As chief information officers and IT managers continue to grapple with tight budgets and seek to lower costs, they are increasingly resorting to offshore outsourcing, Gartner Inc.’s Dataquest Inc. division said recently.
The IT tasks that CIOs and IT managers outsource most often abroad still are related to applications, such as application design, development and maintenance, but other areas are also part of the overseas outsourcing trend, such as business process outsourcing and IT infrastructure management, according to Dataquest.
Offshore outsourcing refers to IT services a client receives from resources – labour, infrastructure or capital – that are located abroad, said Debashish Sinha, a principal analyst at Dataquest.
Although offshore outsourcing has been around for about 12 years, it is now becoming a mainstream IT services option, because there is now a critical mass of providers that have increased services quality, reduced the complexity of offshore engagements and managed to mitigated its risks, Sinha said.
“This has made the offshore services model more effective over the past three or four years, to the point where now it’s reaching the mainstream,” he said.
A big draw of offshore outsourcing in these times of economic uncertainty is its lower costs, which come mostly from the use of less expensive labour, Sinha said.
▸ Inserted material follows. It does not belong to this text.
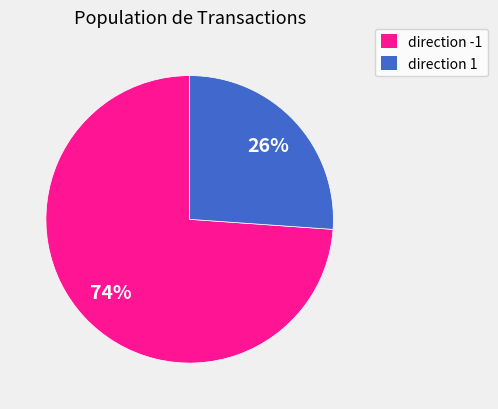

To the nearest percent, what is the combined percentage of direction -1 and direction 1?

100%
But CIOs and IT managers are realizing they can benefit greatly from the bigger pool of qualified workers they encounter when they look outside their countries’ borders, Sinha said. A bigger pool increases the quality and quantity of workers available to CIOs and IT managers, Sinha said.
The U.S. is the largest, but by no means the only, receiver of offshore outsourcing services, and India is the largest provider, Sinha said.